When you code documents as positive or negative in a Review Center queue, you are both coding the document and teaching the AI classifier what a responsive document looks like. Therefore, your positive or negative coding decisions should follow the "four corners" rule: code only based on text within the body of the document, not based on surrounding factors.

Having one or two documents that fail this rule will not harm the overall accuracy of Review Center's predictions. However, if you want to track large numbers of documents that are responsive for reasons outside of the four corners, we recommend talking to the project manager about either setting up a third, neutral choice on the coding field for those, or adding a secondary coding field. Neutral choices and other coding fields are not used to train the AI classifier.

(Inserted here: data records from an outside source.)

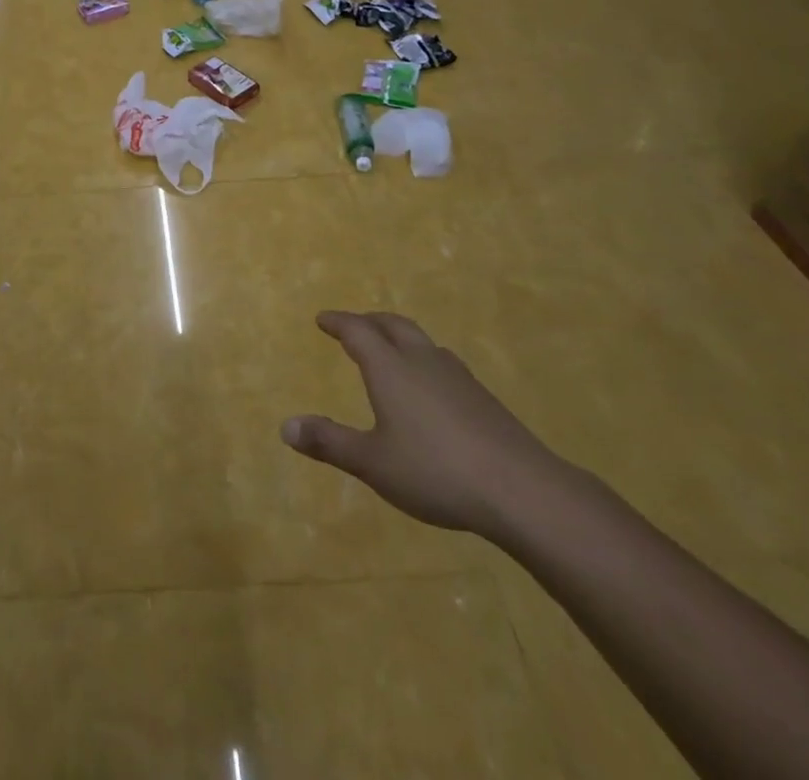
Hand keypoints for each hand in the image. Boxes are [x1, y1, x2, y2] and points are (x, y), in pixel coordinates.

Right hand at [281, 311, 564, 540]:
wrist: (522, 489)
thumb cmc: (436, 471)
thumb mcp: (373, 463)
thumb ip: (330, 442)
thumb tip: (285, 426)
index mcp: (390, 368)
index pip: (358, 332)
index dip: (338, 322)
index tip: (322, 319)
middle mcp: (422, 361)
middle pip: (392, 325)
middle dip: (369, 320)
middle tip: (353, 324)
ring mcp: (457, 377)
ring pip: (422, 341)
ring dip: (400, 337)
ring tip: (391, 349)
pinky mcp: (483, 398)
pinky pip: (443, 363)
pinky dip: (424, 360)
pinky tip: (431, 387)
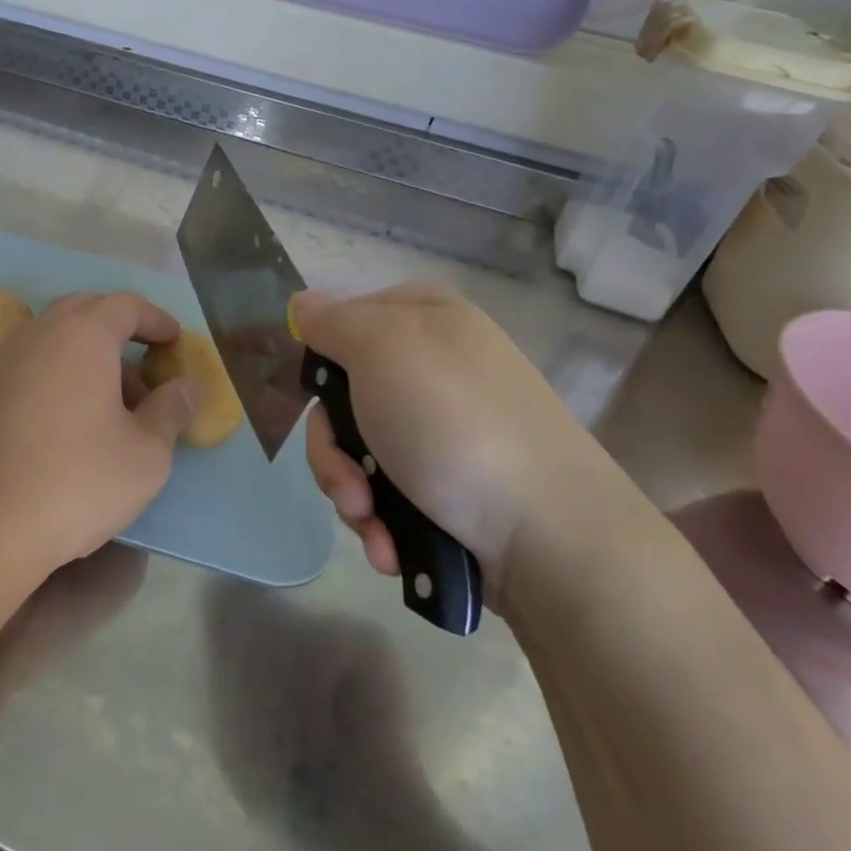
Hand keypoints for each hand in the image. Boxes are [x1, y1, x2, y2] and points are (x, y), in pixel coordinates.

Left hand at [0, 291, 198, 578]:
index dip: (156, 319)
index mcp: (82, 334)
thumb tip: (187, 386)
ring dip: (90, 358)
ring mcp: (3, 362)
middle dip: (120, 332)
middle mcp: (38, 334)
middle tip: (146, 368)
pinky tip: (73, 424)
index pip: (125, 305)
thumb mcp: (146, 453)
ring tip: (115, 408)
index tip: (175, 340)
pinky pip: (32, 366)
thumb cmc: (77, 481)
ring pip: (56, 340)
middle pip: (85, 312)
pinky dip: (60, 376)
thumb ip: (172, 410)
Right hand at [295, 282, 627, 598]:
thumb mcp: (380, 349)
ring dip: (353, 494)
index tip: (318, 396)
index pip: (343, 320)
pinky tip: (394, 546)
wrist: (548, 535)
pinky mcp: (450, 483)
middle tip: (350, 484)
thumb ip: (332, 321)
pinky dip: (382, 520)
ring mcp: (443, 428)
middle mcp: (434, 366)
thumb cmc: (453, 424)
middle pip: (342, 397)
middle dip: (333, 450)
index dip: (322, 361)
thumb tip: (302, 304)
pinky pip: (388, 491)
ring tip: (376, 527)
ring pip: (357, 451)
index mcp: (424, 318)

Common scenarios that fail the "four corners" rule

The following scenarios violate the "four corners" rule and do not train the AI classifier well:

  • The document is a family member of another document which is responsive.
  • The document comes from a custodian whose documents are presumptively responsive.
  • The document was created within a date range which is presumptively responsive.
  • The document comes from a location or repository where documents are typically responsive.

For example, the following email has a responsive attachment. However, the body of the email—the text within the four corners—is only a signature and a privacy disclaimer. Because the body of this email is not responsive, this document does not pass the "four corners" rule.

Email with family attachment

Factors that affect Review Center's predictions

Not all responsive documents inform Review Center equally. The following factors affect how much the AI classifier learns from each document:

  • Sufficient text—if there are only a few words or short phrases in a document, the engine will not learn very much from it.

  • Images—text contained only in images, such as a photograph of a contract, cannot be read by Review Center. The system works only with the extracted text of a document.

  • Numbers—numbers are not considered by Review Center.